“Prohibition” — the Danish frame
How many times can you fit the word “prohibition” into a lead story in Metro? We now have an exact answer to that question: 14 times.
As I recently traveled through Denmark, I grabbed a copy of the Danish edition of the for-free newspaper Metro, where the front page lead story covered the recent law in Norway prohibiting the purchase of sexual services. “Prostitutes warn against prohibition in Denmark”, the headline reads. And in less than 430 words, the word “prohibit” is used another 13 times, including the subhead.
Compare that to the story that the Swedish edition of Metro ran a few days later: While this article, too, describes the Norwegian and Swedish law in terms of a prohibition, the chosen angle is whether Sweden should follow the example set by Norway and prohibit its citizens from purchasing sexual services abroad too.
While two random articles have little analytical value, they say something interesting about the terms in which prostitution is discussed in Denmark and Sweden.
First, note that while Metro Denmark spends roughly half the space interviewing what is described as organised “sex workers”, Metro Sweden instead focuses on politicians’ view of the Norwegian law. This might indicate a difference in terms of whose views are counted as relevant and valid input in a discussion of prostitution policy.
Secondly, the term prohibition has very different connotations in the two national contexts. Danes cultivate an identity of being a bit more easy-going than the stiff Swedes, Norwegians and Finns. Especially, Danish public debate often alludes to Sweden as a horrific example of state intervention and regulation. The 1983 book Tilfældet Sverige established the image of “Prohibitionist Sweden” as an anti-utopia, regulating and outlawing anything that makes life worth living. Denmark, by contrast, is more liberal, more continental, more free-spirited, this story goes.

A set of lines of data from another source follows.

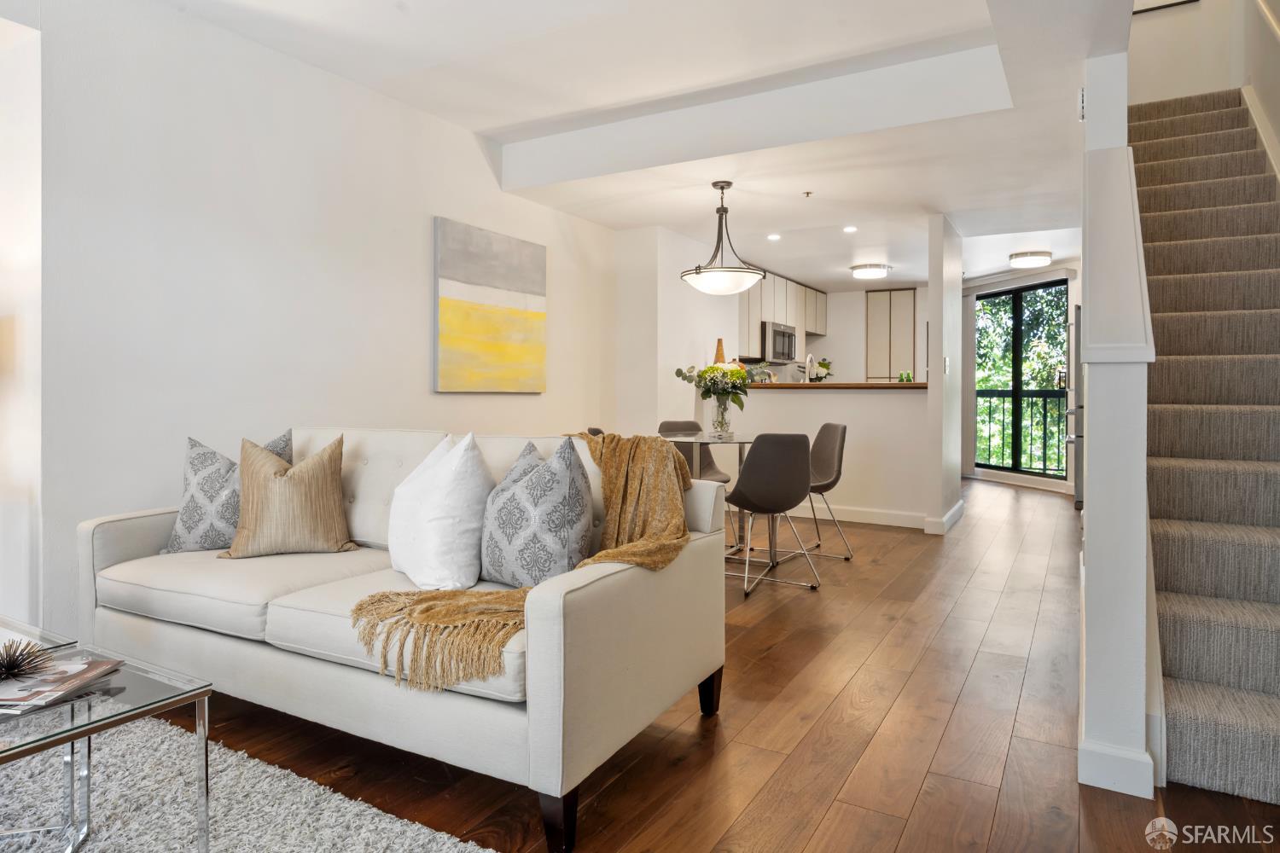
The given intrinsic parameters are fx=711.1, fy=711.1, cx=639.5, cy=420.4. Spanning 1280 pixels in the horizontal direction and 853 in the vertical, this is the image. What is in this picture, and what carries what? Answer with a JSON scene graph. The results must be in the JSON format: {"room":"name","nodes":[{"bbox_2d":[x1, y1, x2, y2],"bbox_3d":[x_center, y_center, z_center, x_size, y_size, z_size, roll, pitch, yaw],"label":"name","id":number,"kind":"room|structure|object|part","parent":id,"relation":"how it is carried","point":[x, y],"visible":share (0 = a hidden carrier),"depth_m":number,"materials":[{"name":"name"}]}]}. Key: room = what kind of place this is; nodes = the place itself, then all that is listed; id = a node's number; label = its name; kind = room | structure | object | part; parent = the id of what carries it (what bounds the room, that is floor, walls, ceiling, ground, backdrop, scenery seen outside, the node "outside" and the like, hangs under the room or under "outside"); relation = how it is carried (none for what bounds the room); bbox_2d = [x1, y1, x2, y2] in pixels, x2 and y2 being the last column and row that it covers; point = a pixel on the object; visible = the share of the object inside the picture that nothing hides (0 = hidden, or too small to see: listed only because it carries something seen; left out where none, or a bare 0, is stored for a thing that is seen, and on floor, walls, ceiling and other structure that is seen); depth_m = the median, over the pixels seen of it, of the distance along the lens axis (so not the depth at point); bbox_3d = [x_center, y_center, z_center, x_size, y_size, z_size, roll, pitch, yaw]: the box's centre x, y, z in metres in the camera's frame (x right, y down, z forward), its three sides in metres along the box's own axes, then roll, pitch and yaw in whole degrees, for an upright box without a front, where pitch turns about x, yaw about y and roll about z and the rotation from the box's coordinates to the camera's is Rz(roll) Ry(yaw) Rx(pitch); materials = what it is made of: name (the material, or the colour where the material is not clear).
{"room":"living room","nodes":[
{"label":"living room","id":0,"kind":"room"},
{"bbox_2d":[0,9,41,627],"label":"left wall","id":1,"kind":"structure","parent":0,"point":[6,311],"depth_m":2.58,"materials":[{"name":"white paint"}]},
{"bbox_2d":[11,0,623,638],"bbox_3d":[-1.578,-0.459,3.587,0.147,2.716,6.428,0,1,30],"label":"left wall","id":2,"kind":"structure","parent":0,"point":[421,202],"depth_m":3.10,"materials":[{"name":"white paint"}]},
{"bbox_2d":[432,216,547,394],"bbox_3d":[-0.923,-0.678,4.531,0.037,1.021,1.019,0,1,30],"label":"painting","id":3,"kind":"object","parent":2,"relation":"attached to","point":[445,302],"visible":0.98,"depth_m":4.43},
{"bbox_2d":[147,0,1146,289],"bbox_3d":[0.955,-1.707,4.400,4.797,0.291,10.740,0,1,30],"label":"ceiling","id":4,"kind":"structure","parent":0,"point":[474,128],"depth_m":3.64,"materials":[{"name":"white paint"}]},
{"bbox_2d":[680,180,769,294],"bbox_3d":[0.546,-1.190,4.660,0.582,0.728,0.576,0,1,30],"label":"pendant light","id":5,"kind":"object","parent":4,"relation":"hanging from","point":[722,188],"visible":1,"depth_m":4.53,"materials":[{"name":"white glass"}]},
{"bbox_2d":[767,232,780,240],"bbox_3d":[1.182,-1.614,6.258,0.138,0.013,0.140,0,1,30],"label":"recessed light","id":6,"kind":"object","parent":4,"relation":"in","point":[775,237],"visible":0.98,"depth_m":6.25,"materials":[{"name":"white"}]},
{"bbox_2d":[802,190,814,197],"bbox_3d":[1.158,-1.558,4.906,0.074,0.035,0.075,0,1,30],"label":"sprinkler head","id":7,"kind":"object","parent":4,"relation":"attached to","point":[807,192],"visible":0.97,"depth_m":4.90},
{"bbox_2d":[842,224,857,232],"bbox_3d":[1.762,-1.604,5.949,0.134,0.014,0.134,0,1,30],"label":"recessed light","id":8,"kind":"object","parent":4,"relation":"in","point":[850,229],"visible":0.98,"depth_m":5.94,"materials":[{"name":"white"}]},
{"bbox_2d":[849,262,890,278],"bbox_3d":[2.454,-1.584,7.593,0.386,0.098,0.390,0,1,30],"label":"ceiling light","id":9,"kind":"object","parent":4,"relation":"attached to","point":[865,272],"visible":0.99,"depth_m":7.47,"materials":[{"name":"white glass"}]},
{"bbox_2d":[1008,250,1051,267],"bbox_3d":[3.898,-1.606,7.115,0.368,0.101,0.374,0,1,30],"label":"ceiling light","id":10,"kind":"object","parent":4,"relation":"attached to","point":[1038,254],"visible":0.99,"depth_m":6.99,"materials":[{"name":"white glass"}]},
{"bbox_2d":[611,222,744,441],"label":"dining wall","id":11,"kind":"structure","parent":0,"point":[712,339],"depth_m":6.02,"materials":[{"name":"white paint"}]},
{"bbox_2d":[136,473,1279,852],"bbox_3d":[0.919,0.957,4.377,6.032,0.103,11.962,0,1,30],"label":"floor","id":12,"kind":"structure","parent":0,"point":[732,720],"depth_m":2.10,"materials":[{"name":"brown wood"}]},
{"bbox_2d":[0,715,494,852],"bbox_3d":[-1.487,0.949,1.011,2.258,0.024,2.075,0,1,30],"label":"rug","id":13,"kind":"object","parent":12,"relation":"on","point":[304,800],"visible":0.82,"depth_m":1.72,"materials":[{"name":"grey carpet"}]},
{"bbox_2d":[0,625,212,852],"bbox_3d":[-1.423,0.740,1.392,0.859,0.396,0.716,0,1,30],"label":"glass coffee table","id":14,"kind":"object","parent":13,"relation":"on","point":[129,680],"visible":0.88,"depth_m":1.46,"materials":[{"name":"clear glass"}]},
{"bbox_2d":[0,655,122,713],"bbox_3d":[-1.277,0.544,1.464,0.274,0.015,0.231,0,1,1],"label":"magazine","id":15,"kind":"object","parent":14,"relation":"on","point":[68,667],"visible":0.9,"depth_m":1.46,"materials":[{"name":"paper"}]},
{"bbox_2d":[0,637,50,680],"bbox_3d":[-1.286,0.486,1.449,0.143,0.082,0.143,0,1,30],"label":"decorative ball","id":16,"kind":"object","parent":15,"relation":"on","point":[8,665],"visible":0.99,"depth_m":1.45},
{"bbox_2d":[80,422,729,852],"bbox_3d":[-0.823,0.501,2.410,2.043,0.876,0.960,0,1,30],"label":"sofa","id":17,"kind":"object","parent":12,"relation":"on","point":[126,544],"visible":0.87,"depth_m":1.98,"materials":[{"name":"fabric"}]},
{"bbox_2d":[162,430,292,552],"bbox_3d":[-1.521,0.277,2.671,0.450,0.457,0.229,0,1,-11],"label":"patterned pillow","id":18,"kind":"object","parent":17,"relation":"on","point":[186,520],"visible":0.61,"depth_m":2.58,"materials":[{"name":"grey fabric"}]},
{"bbox_2d":[219,432,359,558],"bbox_3d":[-1.274,0.274,2.587,0.456,0.441,0.258,0,1,-18],"label":"beige pillow","id":19,"kind":"object","parent":17,"relation":"on","point":[311,474],"visible":1,"depth_m":2.51,"materials":[{"name":"beige fabric"}]},
{"bbox_2d":[387,431,493,590],"bbox_3d":[-0.639,0.283,2.295,0.295,0.473,0.488,0,1,-40],"label":"white pillow","id":20,"kind":"object","parent":17,"relation":"on","point":[432,528],"visible":0.98,"depth_m":2.16,"materials":[{"name":"white fabric"}]},
{"bbox_2d":[349,431,695,697],"bbox_3d":[-0.235,0.335,2.021,0.659,0.497,0.936,0,1,30],"label":"throw blanket","id":21,"kind":"object","parent":17,"relation":"on","point":[660,545],"visible":0.77,"depth_m":1.86,"materials":[{"name":"fabric"}]},
{"bbox_2d":[482,435,592,589],"bbox_3d":[-0.319,0.285,2.149,0.264,0.468,0.468,-1,1,-44],"label":"patterned pillow","id":22,"kind":"object","parent":17,"relation":"on","point":[514,571],"visible":0.97,"depth_m":2.03,"materials":[{"name":"grey fabric"}]},
{"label":"sofa leg","id":23,"kind":"part","parent":17,"relation":"part of","materials":[{"name":"black wood"}]},
{"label":"sofa leg","id":24,"kind":"part","parent":17,"relation":"part of","materials":[{"name":"black wood"}]},
{"bbox_2d":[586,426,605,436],"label":"dining chair","id":25,"kind":"object","parent":12,"relation":"on","point":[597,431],"visible":0.05,"depth_m":4.36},
{"bbox_2d":[657,417,732,541],"bbox_3d":[0.381,0.441,5.103,0.493,0.855,0.521,0,1,-22],"label":"dining chair","id":26,"kind":"object","parent":12,"relation":"on","point":[677,427],"visible":0.31,"depth_m":5.26,"materials":[{"name":"grey fabric"}]},
{"bbox_2d":[660,431,753,557],"bbox_3d":[0.494,0.496,4.555,0.898,0.745,0.922,0,1,30],"label":"dining table","id":27,"kind":"object","parent":12,"relation":"on","point":[740,441],"visible":0.44,"depth_m":4.48,"materials":[{"name":"clear glass"}]},
{"bbox_2d":[709,393,732,436],"bbox_3d":[0.537,-0.030,4.706,0.139,0.265,0.138,0,1,30],"label":"glass vase","id":28,"kind":"object","parent":27,"relation":"on","point":[724,409],"visible":0.95,"depth_m":4.66,"materials":[{"name":"clear glass"}]},
{"bbox_2d":[672,360,752,405],"bbox_3d":[0.510,-0.219,4.794,0.505,0.367,0.467,0,1,30],"label":"flower bouquet","id":29,"kind":"object","parent":28,"relation":"in","point":[679,371],"visible":0.88,"depth_m":4.72,"materials":[{"name":"white plant"}]},
{"bbox_2d":[722,431,818,595],"bbox_3d":[0.663,0.473,3.892,0.500,0.837,0.519,0,1,-19],"label":"dining chair","id":30,"kind":"object","parent":12,"relation":"on","point":[767,501],"visible":0.99,"depth_m":3.70,"materials":[{"name":"grey fabric"}]},
{"bbox_2d":[802,422,852,559],"bbox_3d":[1.063,0.457,4.668,0.520,0.850,0.504,0,1,-11],"label":"dining chair","id":31,"kind":"object","parent":12,"relation":"on","point":[837,456],"visible":0.68,"depth_m":4.64,"materials":[{"name":"grey fabric"}]},
{"bbox_2d":[1064,302,1083,507],"bbox_3d":[4.052,-0.092,6.149,0.773,1.817,0.823,0,1,30],"label":"refrigerator","id":32,"kind":"object","parent":12,"relation":"on","point":[1075,362],"visible":0.12,"depth_m":5.96,"materials":[{"name":"silver metal"}]},
{"bbox_2d":[1132,87,1279,803],"bbox_3d":[2.678,-0.566,3.173,0.975,2.925,4.049,0,1,30],"label":"staircase","id":33,"kind":"structure","parent":12,"relation":"on","point":[1188,665],"depth_m":2.63,"materials":[{"name":"carpet"}]},
{"bbox_2d":[701,383,930,528],"bbox_3d":[1.431,0.292,6.100,2.059,1.118,0.165,0,1,30],"label":"half wall","id":34,"kind":"structure","parent":0,"point":[800,398],"depth_m":5.81,"materials":[{"name":"white paint"}]},
{"bbox_2d":[741,381,930,389],"bbox_3d":[1.598,-0.267,6.184,1.966,0.045,0.907,0,1,30],"label":"bar countertop","id":35,"kind":"structure","parent":34,"relation":"attached to","point":[817,386],"depth_m":5.72,"materials":[{"name":"brown wood"}]},
{"bbox_2d":[712,337,726,363],"bbox_3d":[0.699,-0.549,6.263,0.118,0.347,0.118,0,1,30],"label":"vase","id":36,"kind":"object","parent":35,"relation":"on","point":[719,341],"visible":0.55,"depth_m":6.23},
{"bbox_2d":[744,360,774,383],"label":"plant","id":37,"kind":"object","parent":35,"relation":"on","point":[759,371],"visible":0.65,"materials":[{"name":"plant"}]},
{"bbox_2d":[803,353,816,383],"bbox_3d":[1.538,-0.415,6.477,0.102,0.365,0.207,0,1,30],"label":"faucet","id":38,"kind":"object","parent":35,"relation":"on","point":[807,359],"visible":0.83,"depth_m":6.45,"materials":[{"name":"metal"}]},
{"bbox_2d":[808,358,833,382],"bbox_3d":[1.775,-0.468,6.982,0.256,0.285,0.255,0,1,30],"label":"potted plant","id":39,"kind":"object","parent":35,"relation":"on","point":[823,364],"visible":0.71,"depth_m":6.94,"materials":[{"name":"green plant"}]},
{"bbox_2d":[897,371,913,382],"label":"green bottle","id":40,"kind":"object","parent":35,"relation":"on","point":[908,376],"visible":0.74,"depth_m":5.73,"materials":[{"name":"green"}]},
{"bbox_2d":[784,502,930,529],"bbox_3d":[1.359,0.784,6.153,2.333,0.113,0.017,0,1,30],"label":"baseboard","id":41,"kind":"structure","parent":34,"relation":"attached to","point":[915,526],"depth_m":5.88,"materials":[{"name":"white paint"}]},
{"bbox_2d":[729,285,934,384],"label":"kitchen wall","id":42,"kind":"structure","parent":0,"point":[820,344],"depth_m":9.41,"materials":[{"name":"white paint"}]},
{"bbox_2d":[738,269,827,359],"bbox_3d":[1.590,-1.209,8.488,0.464,0.955,2.567,0,1,30],"label":"upper cabinet","id":43,"kind":"object","parent":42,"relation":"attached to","point":[757,317],"visible":0.51,"depth_m":8.19,"materials":[{"name":"wood"}]},
{"bbox_2d":[762,320,797,363],"bbox_3d":[1.503,-0.883,8.199,0.429,0.434,0.754,0,1,30],"label":"microwave","id":44,"kind":"object","parent":43,"relation":"attached to","point":[780,346],"visible":0.74,"depth_m":7.99,"materials":[{"name":"silver metal"}]},
{"bbox_2d":[866,287,918,381],"bbox_3d":[3.412,-0.587,9.543,0.636,2.268,0.451,0,1,30],"label":"pantry cabinet","id":45,"kind":"object","parent":42,"relation":"attached to","point":[898,294],"visible":0.77,"depth_m":9.36,"materials":[{"name":"wood"}]},
{"bbox_2d":[925,212,964,536],"bbox_3d":[2.484,-0.353,5.793,0.140,2.440,0.894,0,1,30],"label":"wall column","id":46,"kind":"structure","parent":0,"point":[957,292],"depth_m":5.45,"materials":[{"name":"white paint"}]},
{"bbox_2d":[922,500,965,534],"bbox_3d":[2.485,0.796,5.771,0.145,0.113,1.025,0,1,30],"label":"baseboard","id":47,"kind":"structure","parent":46,"relation":"attached to","point":[955,511],"depth_m":5.41,"materials":[{"name":"white paint"}]},
{"bbox_2d":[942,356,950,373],"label":"light switch","id":48,"kind":"object","parent":46,"relation":"attached to","point":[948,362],"visible":0.98,"depth_m":5.47,"materials":[{"name":"white plastic"}]},
{"bbox_2d":[962,259,1082,499],"bbox_3d":[4.625,-0.453,8.050,0.161,2.524,3.066,0,1,-14],"label":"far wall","id":49,"kind":"structure","parent":0,"point":[1045,275],"depth_m":7.76,"materials":[{"name":"white paint"}]},
{"bbox_2d":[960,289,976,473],"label":"curtain","id":50,"kind":"object","parent":49,"relation":"attached to","point":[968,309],"visible":0.71,"depth_m":9.16,"materials":[{"name":"fabric"}]},
{"bbox_2d":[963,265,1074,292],"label":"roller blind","id":51,"kind":"object","parent":49,"relation":"attached to","point":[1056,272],"visible":0.9,"depth_m":8.22,"materials":[{"name":"white"}]},
{"bbox_2d":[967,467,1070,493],"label":"baseboard","id":52,"kind":"structure","parent":49,"relation":"attached to","point":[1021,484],"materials":[{"name":"white paint"}]},
{"bbox_2d":[973,278,1068,482],"bbox_3d":[4.496,-0.454,8.405,0.093,2.253,1.584,0,1,-15],"label":"sliding glass door","id":53,"kind":"structure","parent":49,"relation":"in","point":[1015,394],"depth_m":8.39,"materials":[{"name":"glass"}]},
{"bbox_2d":[1078,59,1158,801],"bbox_3d":[1.703,-0.394,2.654,0.151,2.621,2.109,0,1,30],"label":"stair half wall","id":54,"kind":"structure","parent":0,"point":[1090,563],"depth_m":1.82,"materials":[{"name":"white paint"}]},
{"bbox_2d":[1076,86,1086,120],"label":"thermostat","id":55,"kind":"object","parent":54,"relation":"attached to","point":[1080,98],"visible":0.93,"depth_m":3.03,"materials":[{"name":"white"}]},
{"bbox_2d":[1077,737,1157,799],"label":"baseboard","id":56,"kind":"structure","parent":54,"relation":"attached to","point":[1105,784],"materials":[{"name":"white paint"}]},
{"bbox_2d":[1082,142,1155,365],"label":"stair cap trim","id":57,"kind":"object","parent":54,"relation":"attached to","point":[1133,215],"visible":0.78,"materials":[{"name":"white paint"}]},
{"bbox_2d":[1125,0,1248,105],"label":"stairwell wall","id":58,"kind":"structure","parent":0,"point":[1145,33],"depth_m":5.01,"materials":[{"name":"white paint"}]},
{"bbox_2d":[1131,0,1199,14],"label":"picture frame","id":59,"kind":"object","parent":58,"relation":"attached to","point":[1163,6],"visible":0.78,"depth_m":5.03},
{"bbox_2d":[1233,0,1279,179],"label":"wall","id":60,"kind":"structure","parent":0,"point":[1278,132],"depth_m":4.18,"materials":[{"name":"paint"}]},
{"bbox_2d":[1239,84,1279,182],"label":"stair skirt trim","id":61,"kind":"structure","parent":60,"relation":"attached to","point":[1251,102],"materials":[{"name":"white paint"}]},
{"bbox_2d":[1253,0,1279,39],"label":"handrail","id":62,"kind":"object","parent":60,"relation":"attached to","point":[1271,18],"visible":0.99,"depth_m":3.79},
{"label":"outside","id":63,"kind":"structure","parent":0,"visible":0},
{"label":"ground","id":64,"kind":"structure","parent":63,"visible":0},
{"bbox_2d":[975,388,1064,473],"bbox_3d":[5.152,0.131,9.364,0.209,1.247,1.724,0,1,-16],"label":"balcony railing","id":65,"kind":"object","parent":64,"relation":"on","point":[1003,401],"visible":0.42,"depth_m":9.50,"materials":[{"name":"metal"}]},
{"bbox_2d":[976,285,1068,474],"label":"tree","id":66,"kind":"object","parent":64,"relation":"on","point":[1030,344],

This national narrative, however, is not necessarily a depiction of reality in Denmark, or, for that matter, in Sweden. In fact, in many areas, Sweden is considerably less regulated than Denmark. While Swedes go to Denmark to buy beer, escaping taxes and the state-run liquour monopoly, Danes have crossed the Øresund to buy cheap fashion from Swedish outlets, because unlike in Sweden, zoning laws in Denmark prohibit shopping malls on city outskirts.
And if you happen to live in Denmark and have forgotten to buy your Sunday breakfast, you’d better check the Lukkeloven (Opening Hours Act). Yes, unlike overregulated Sweden, liberal Denmark has a law which states, among other things, that shops must be closed from 5 pm on Saturdays to 6 am on Mondays, except for eight Sundays a year, while tractors, pets, tents and plants may be sold every Sunday, and bread, milk, and newspapers may also be sold on Sundays and national holidays from 7 to 11 pm, but only in shops which sell newspapers and dairy products in the weekdays too.
Yet, true or false, this Danish self-image provides the deeper ideational framework in terms of which prostitution policy is cast in Denmark, so aptly caught in the Metro story: We Danes don’t like prohibitionism.
However, this is just one piece of the puzzle. From our ideational approach to policy change, the bigger question is how Danish policy makers have successfully employed this framing of prohibitions as something intrinsically bad and un-Danish, in order to discredit alternatives to the current prostitution policy – and why norm entrepreneurs in Denmark advocating the Swedish and Norwegian models have failed to graft their policy proposals onto these underlying discursive frames.